__Texte à analyser__.
Monsieur Amirshahi, nous avons bien l'intention de développer les projets concrets avec les pays du Maghreb. Les sommets du « 5 + 5 », plus ancien cadre de rencontre entre pays du bassin méditerranéen, qui réunissent la France, l'Espagne, l'Italie, le Portugal, Malte d'un côté, et le Maroc, l'Algérie, la Tunisie, la Libye et la Mauritanie de l'autre, nous paraissent un excellent vecteur.

Je redis de la façon la plus nette que ce qui est arrivé au président bolivien est lié à un malentendu technique et administratif. Dès que le Président de la République a su que le président Morales se trouvait dans l'avion en question et qu'il a été consulté, il a immédiatement autorisé le survol de notre pays. J'ai demandé à notre ambassadeur en Bolivie de l'expliquer clairement sur place. J'ai également appelé mon homologue bolivien et exprimé officiellement des regrets. La page doit maintenant être tournée au plus vite, afin que rien n'altère les bonnes relations que nous avons toujours entretenues avec la Bolivie et l'ensemble des pays de la région. L'interprétation qui a parfois été faite de l'incident est totalement erronée.

La France, comme les autres pays d'Europe, a refusé l'asile à M. Snowden. Après que les États-Unis ont formulé une demande d'arrêt, si M. Snowden venait en France, il devrait y être immédiatement arrêté, ce qui n'est certainement pas ce que souhaitent ses défenseurs. Il n'était donc pas opportun de lui octroyer l'asile. Quelques pays se sont déclarés prêts à l'accueillir. Je ne sais pas encore quelle sera sa décision.

M. Assouly et M. Habib ont tous deux évoqué la situation iranienne et les lignes rouges à ne pas franchir aux yeux d'Israël. Le message de la France à l'égard de l'Iran, sans être nullement belliqueux, n'en est pas moins net. Nous restons ouverts au dialogue, pour autant que les positions iraniennes évoluent.

Monsieur Habib, je n'étais pas au courant que la mention « Israël » avait pu être barrée dans l'adresse de certaines convocations. Je vous remercie de me communiquer les photocopies des documents que vous avez en votre possession.

Monsieur Dupré, quelle crédibilité accorder aux majorités, disons islamistes, pour faire court ? Notre déplacement en Tunisie avec le Président de la République la semaine dernière a été riche d'enseignements. Le long entretien que M. Ghannouchi a accordé au Monde est également très intéressant. Beaucoup dépendra certes de ce qui va se passer en Égypte –notre visite avait lieu au moment même des événements égyptiens – mais ce que nous retenons des discussions libres et amicales que nous avons eues avec le gouvernement tunisien est que pour réussir, là où ils ont été élus de manière régulière, les islamistes doivent rassembler. Sinon, au bout d'un certain temps, ils sont rejetés. Comment peuvent-ils oeuvrer au rassemblement nécessaire ? La question n'est pas simple, d'autant que ceux qui exercent le pouvoir ne sont pas nécessairement ceux qui décident. L'une des leçons à retenir est que se refermer autour d'un groupe, au lieu de travailler au profit de l'ensemble de la population en cherchant à rassembler, handicape gravement les pouvoirs qui pratiquent ainsi. Espérons que cela soit compris.

__Les données__.
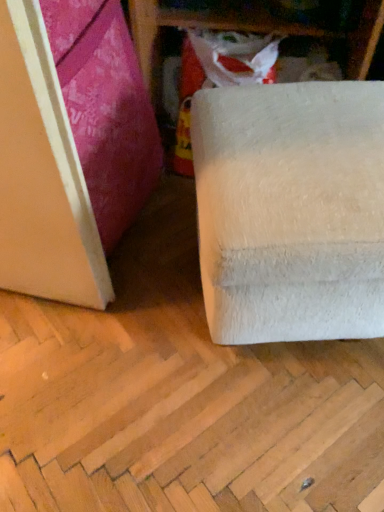
The width and height of the screenshot is (384, 512). Describe the element at coordinates (291, 210) in the screenshot. I see `white fluffy ottoman at lower right` at that location.

Image resolution: width=384 pixels, height=512 pixels. Find the location of `white fluffy ottoman at lower right`. white fluffy ottoman at lower right is located at coordinates (291, 210).

Find the location of a particular element. This screenshot has height=512, width=384. white fluffy ottoman at lower right is located at coordinates (291, 210).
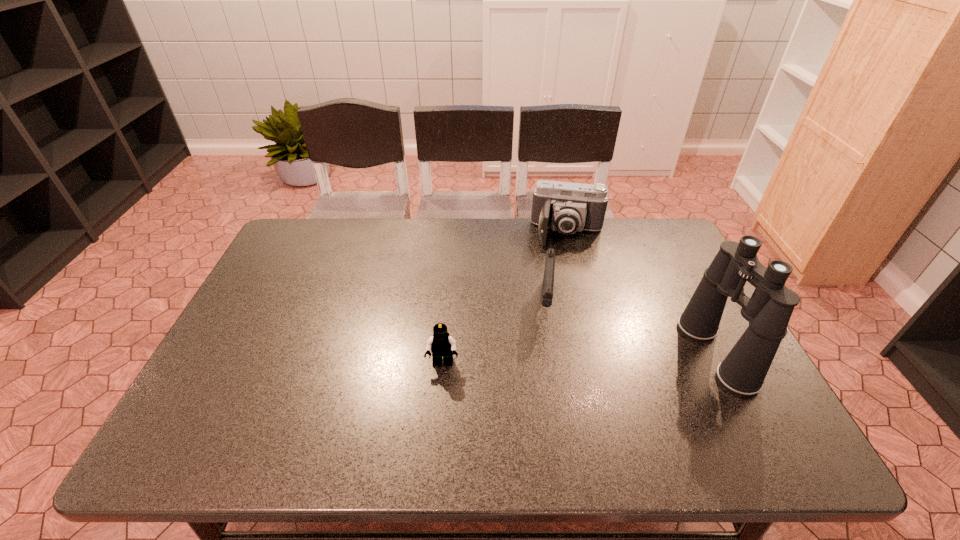
The height and width of the screenshot is (540, 960). Find the location of `free space located 0.250m at the front of the second tallest object with an open lens cover`. free space located 0.250m at the front of the second tallest object with an open lens cover is located at coordinates (561, 302).

Locate an element on the screen. This screenshot has width=960, height=540. free spot located at the barrel of the pistol is located at coordinates (545, 367).

Locate an element on the screen. free space located at the barrel of the pistol is located at coordinates (545, 374).

This screenshot has height=540, width=960. What are the coordinates of `free space located at the barrel of the pistol` in the screenshot? It's located at (546, 361).

You are a GUI agent. You are given a task and a screenshot of the screen. Output one action in this format:
    pyautogui.click(x=<x>, y=<y>)
    Task: Click on the object positioned at the far edge
    
    Given the screenshot: What is the action you would take?
    pyautogui.click(x=567, y=207)

You are a GUI agent. You are given a task and a screenshot of the screen. Output one action in this format:
    pyautogui.click(x=<x>, y=<y>)
    Task: Click on the object that is at the near edge
    
    Given the screenshot: What is the action you would take?
    tap(768, 311)

Locate an element on the screen. This screenshot has height=540, width=960. object present at the right edge is located at coordinates (768, 311).

The height and width of the screenshot is (540, 960). I want to click on object located at the near right corner, so click(x=768, y=311).

In the image, there is a desktop. Where is `vacant space at the far edge`? This screenshot has height=540, width=960. vacant space at the far edge is located at coordinates (376, 224).

At what (x,y) coordinates should I click in order to perform the action: click on vacant space at the near edge of the desktop. Please return your answer as a coordinate pair (x, y). The height and width of the screenshot is (540, 960). Looking at the image, I should click on (414, 398).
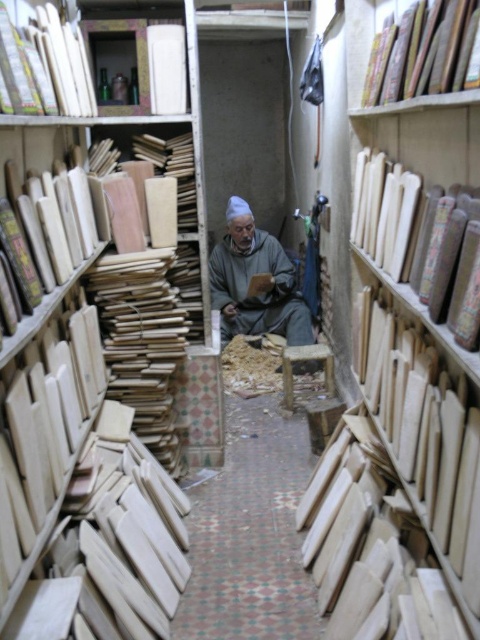
Question: Which point is closer to the camera taking this photo?

Choices:
 (A) (380, 198)
 (B) (242, 275)
 (C) (359, 346)

Answer: (A)

Question: Can you confirm if smooth light brown wood at center is bigger than wooden stool at center?

Choices:
 (A) no
 (B) yes

Answer: (B)

Question: Which object appears closest to the camera in this image?

Choices:
 (A) wooden plank at right
 (B) smooth wood plank at upper left
 (C) light brown wood bookshelf at left

Answer: (A)

Question: Which object is closer to the camera taking this photo?

Choices:
 (A) wooden plank at right
 (B) smooth light brown wood at center
 (C) wooden boards at right

Answer: (C)

Question: Is light brown wood bookshelf at left below gray woolen robe at center?

Choices:
 (A) no
 (B) yes

Answer: (B)

Question: Can you confirm if wooden plank at right is wider than wooden stool at center?

Choices:
 (A) no
 (B) yes

Answer: (A)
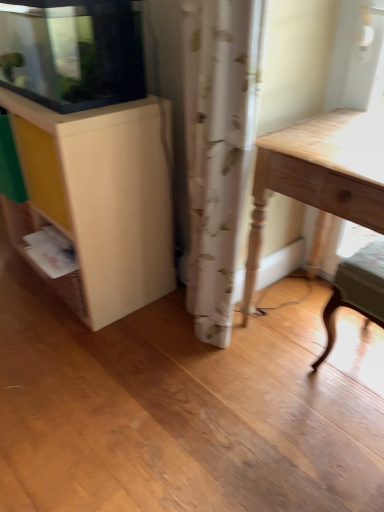
At what (x,y) coordinates should I click in order to perform the action: click on free space to the left of wooden chair at lower right. Please return your answer as a coordinate pair (x, y). The image size is (384, 512). Looking at the image, I should click on (290, 371).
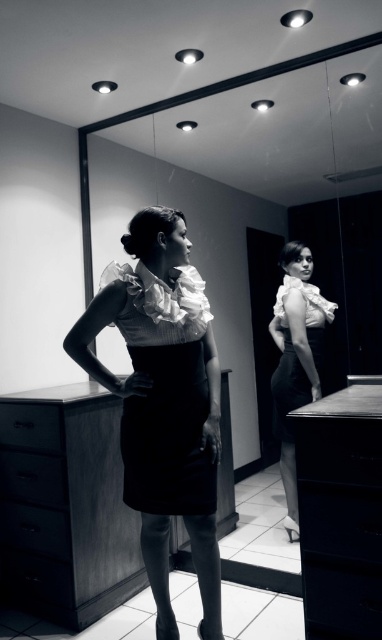
Between dark wood dresser at center and white ruffled blouse at center, which one appears on the left side from the viewer's perspective?

Positioned to the left is dark wood dresser at center.

Measure the distance from dark wood dresser at center to white ruffled blouse at center.

1.20 meters

Between point (59, 406) and point (286, 330), which one is positioned in front?

Point (59, 406) is in front.

Where is `dark wood dresser at center`? The image size is (382, 640). dark wood dresser at center is located at coordinates (66, 506).

The height and width of the screenshot is (640, 382). I want to click on black glossy dresser at lower right, so click(341, 513).

Does black glossy dresser at lower right appear on the left side of black satin dress at center?

Incorrect, black glossy dresser at lower right is not on the left side of black satin dress at center.

Between point (338, 509) and point (160, 353), which one is positioned in front?

Point (338, 509) is more forward.

The image size is (382, 640). Find the location of `black glossy dresser at lower right`. black glossy dresser at lower right is located at coordinates (341, 513).

What do you see at coordinates (341, 520) in the screenshot? I see `black matte drawer at lower center` at bounding box center [341, 520].

Does point (372, 493) come farther from viewer compared to point (27, 531)?

No.

Image resolution: width=382 pixels, height=640 pixels. Describe the element at coordinates (341, 520) in the screenshot. I see `black matte drawer at lower center` at that location.

The width and height of the screenshot is (382, 640). Find the location of `black matte drawer at lower center`. black matte drawer at lower center is located at coordinates [x=341, y=520].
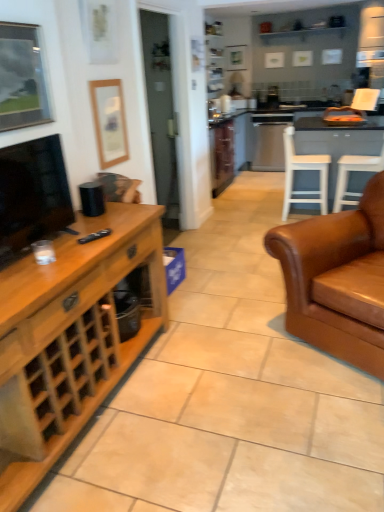
Find the location of a particular element. This screenshot has height=512, width=384. vacant space that's between matte black tv at left and black matte remote at center is located at coordinates (81, 241).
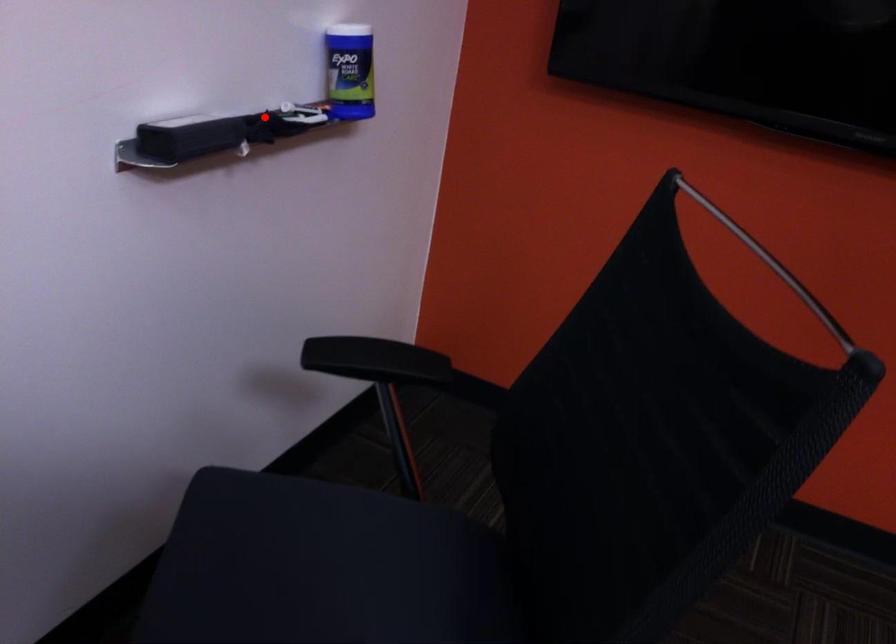
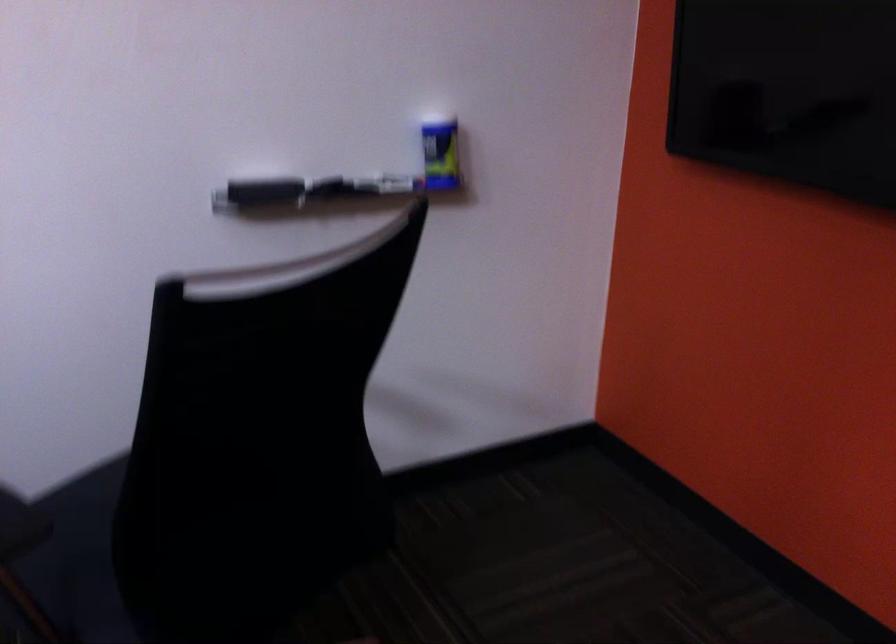
Question: I am providing you with two images of the same scene from different viewpoints. A red point is marked on the first image. At the location where the point appears in image 1, is it still visible in image 2?

Choices:
 (A) Yes
 (B) No

Answer: (A)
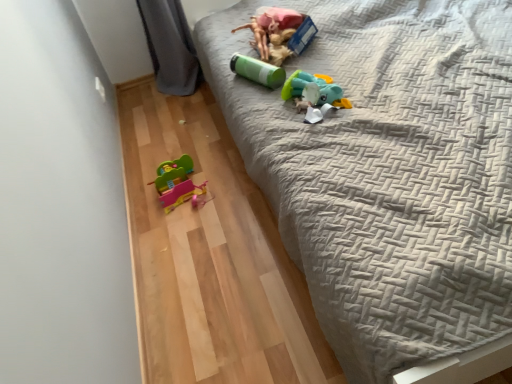
Identify the location of vacant space behind matte plastic toy car at lower left, which is counted as the 4th toy, starting from the top. (188, 148).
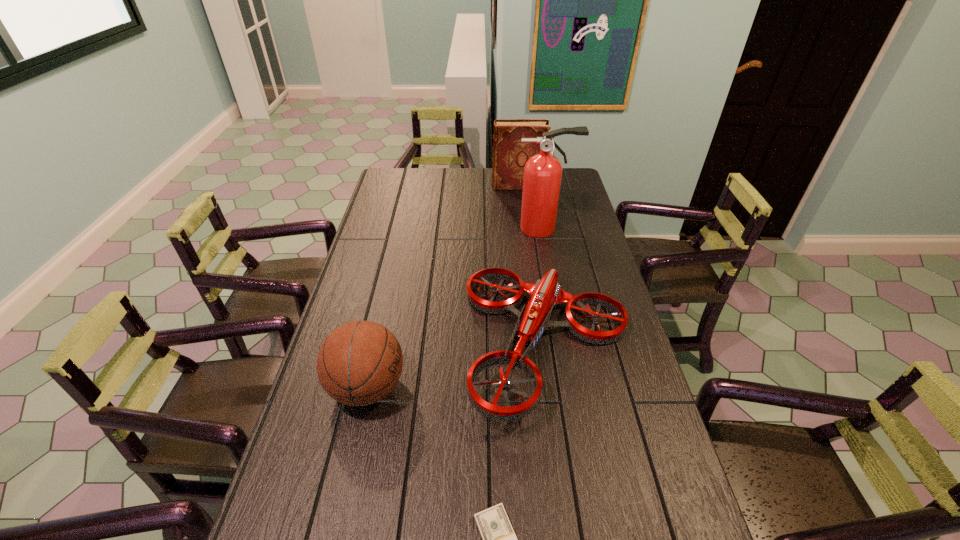
I want to click on free space that satisfies the following two spatial constraints: 1. on the spine side of the tallest object; 2. on the left side of the hardback book, so 523,228.

Where is `vacant position in the image that satisfies the following two spatial constraints: 1. on the spine side of the tallest object; 2. on the right side of the fourth shortest object`? The width and height of the screenshot is (960, 540). vacant position in the image that satisfies the following two spatial constraints: 1. on the spine side of the tallest object; 2. on the right side of the fourth shortest object is located at coordinates (523, 228).

Identify the location of free space that satisfies the following two spatial constraints: 1. on the spine side of the hardback book; 2. on the back side of the second farthest object. (523, 228).

You are a GUI agent. You are given a task and a screenshot of the screen. Output one action in this format:
    pyautogui.click(x=<x>, y=<y>)
    Task: Click on the vacant space that satisfies the following two spatial constraints: 1. on the spine side of the second shortest object; 2. on the right side of the hardback book
    The image size is (960, 540).
    Given the screenshot: What is the action you would take?
    pyautogui.click(x=538, y=343)

Where is `free location that satisfies the following two spatial constraints: 1. on the front side of the second shortest object; 2. on the side with brand label of the third shortest object`? free location that satisfies the following two spatial constraints: 1. on the front side of the second shortest object; 2. on the side with brand label of the third shortest object is located at coordinates (555, 388).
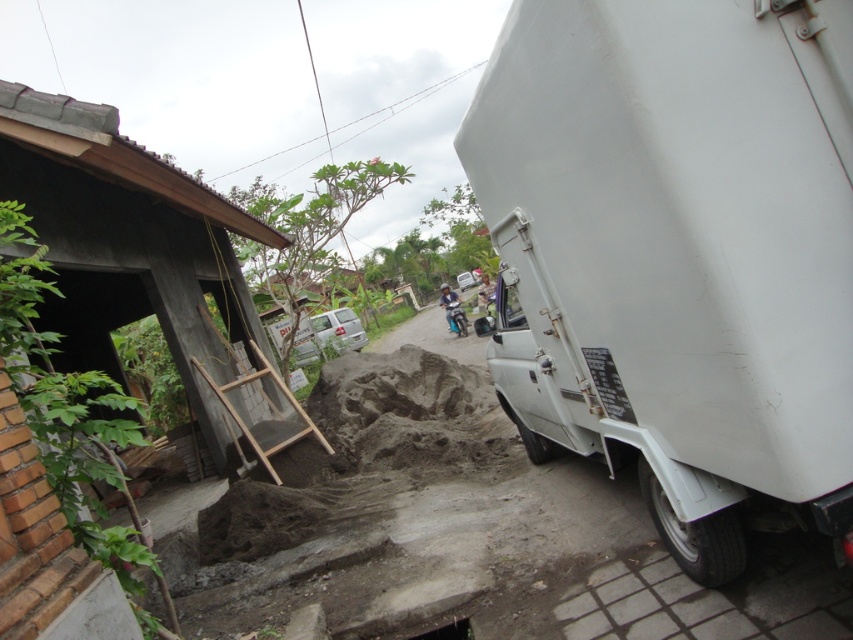
Can you confirm if smooth concrete hut at left is wider than wooden ladder at lower left?

No.

Is point (109, 186) less distant than point (247, 381)?

That is True.

Is point (41, 234) positioned in front of point (289, 397)?

Yes.

Where is `smooth concrete hut at left`? The width and height of the screenshot is (853, 640). smooth concrete hut at left is located at coordinates (128, 243).

Where is `white matte truck at right`? This screenshot has height=640, width=853. white matte truck at right is located at coordinates (676, 252).

Which is below, white matte truck at right or smooth concrete hut at left?

white matte truck at right

Is point (676, 163) farther from camera compared to point (112, 216)?

No, (676, 163) is closer to viewer.

Image resolution: width=853 pixels, height=640 pixels. Identify the location of white matte truck at right. (676, 252).

Who is shorter, white matte truck at right or wooden ladder at lower left?

wooden ladder at lower left

Who is positioned more to the left, white matte truck at right or wooden ladder at lower left?

Positioned to the left is wooden ladder at lower left.

The image size is (853, 640). What do you see at coordinates (676, 252) in the screenshot?
I see `white matte truck at right` at bounding box center [676, 252].

The height and width of the screenshot is (640, 853). In order to click on white matte truck at right in this screenshot , I will do (x=676, y=252).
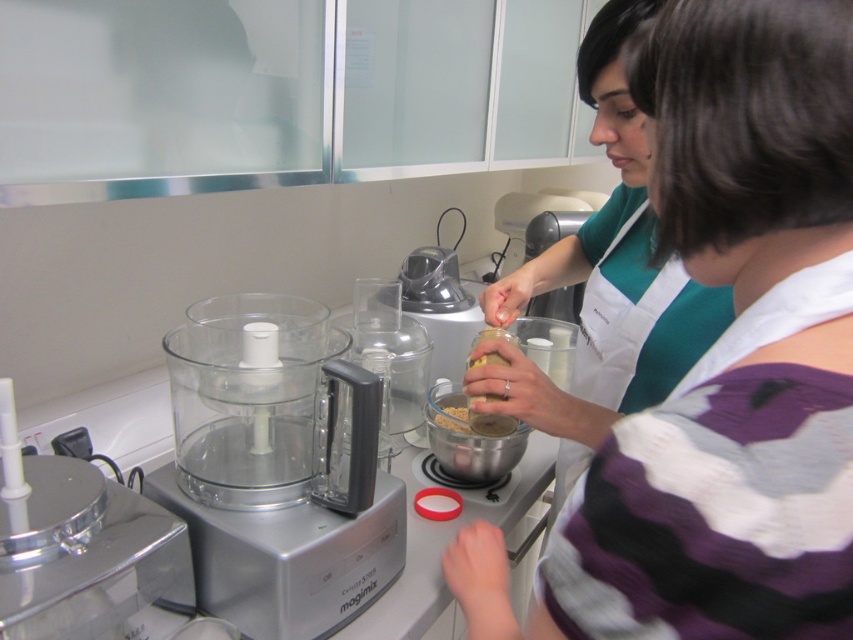
Question: Does white apron at center have a lesser width compared to brushed metal food processor at left?

Choices:
 (A) no
 (B) yes

Answer: (B)

Question: Is brushed metal food processor at left bigger than sandy brown plastic jar at center?

Choices:
 (A) yes
 (B) no

Answer: (A)

Question: Considering the real-world distances, which object is closest to the transparent plastic blender at center?

Choices:
 (A) silver/metallic food processor at left
 (B) brown matte jar at center
 (C) white apron at center

Answer: (B)

Question: Can you confirm if white apron at center is bigger than transparent plastic blender at center?

Choices:
 (A) no
 (B) yes

Answer: (B)

Question: Which of the following is the farthest from the observer?

Choices:
 (A) transparent plastic blender at center
 (B) brushed metal food processor at left

Answer: (A)

Question: Estimate the real-world distances between objects in this image. Which object is farther from the sandy brown plastic jar at center?

Choices:
 (A) white apron at center
 (B) silver/metallic food processor at left
 (C) brown matte jar at center

Answer: (A)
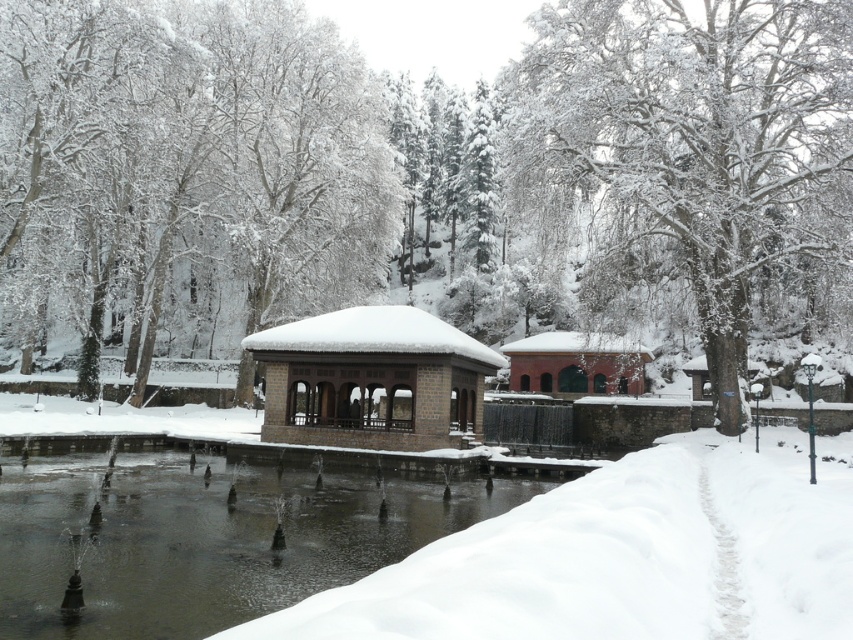
Who is higher up, white fluffy snow at lower left or brick textured building at center?

brick textured building at center

Does white fluffy snow at lower left have a greater height compared to brick textured building at center?

No, white fluffy snow at lower left is not taller than brick textured building at center.

What are the coordinates of `white fluffy snow at lower left` in the screenshot? It's located at (622, 557).

The image size is (853, 640). I want to click on white fluffy snow at lower left, so click(622, 557).

Is white brick gazebo at center behind brick textured building at center?

No, white brick gazebo at center is in front of brick textured building at center.

What do you see at coordinates (372, 380) in the screenshot? I see `white brick gazebo at center` at bounding box center [372, 380].

Find the location of a particular element. white brick gazebo at center is located at coordinates pos(372,380).

Can you confirm if snow-covered tree at center is bigger than white brick gazebo at center?

Yes, snow-covered tree at center is bigger than white brick gazebo at center.

From the picture: Who is higher up, snow-covered tree at center or white brick gazebo at center?

snow-covered tree at center

Which is in front, point (770, 92) or point (440, 448)?

Point (440, 448) is more forward.

In order to click on snow-covered tree at center in this screenshot , I will do `click(691, 145)`.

__Consigne__. Extrayez du texte sur la diplomatie française le passage qui s'ouvre sur les mots contenant « La France, comme » et se termine par « positions iraniennes évoluent. ».

__Réponse attendue__.
La France, comme les autres pays d'Europe, a refusé l'asile à M. Snowden. Après que les États-Unis ont formulé une demande d'arrêt, si M. Snowden venait en France, il devrait y être immédiatement arrêté, ce qui n'est certainement pas ce que souhaitent ses défenseurs. Il n'était donc pas opportun de lui octroyer l'asile. Quelques pays se sont déclarés prêts à l'accueillir. Je ne sais pas encore quelle sera sa décision.

M. Assouly et M. Habib ont tous deux évoqué la situation iranienne et les lignes rouges à ne pas franchir aux yeux d'Israël. Le message de la France à l'égard de l'Iran, sans être nullement belliqueux, n'en est pas moins net. Nous restons ouverts au dialogue, pour autant que les positions iraniennes évoluent.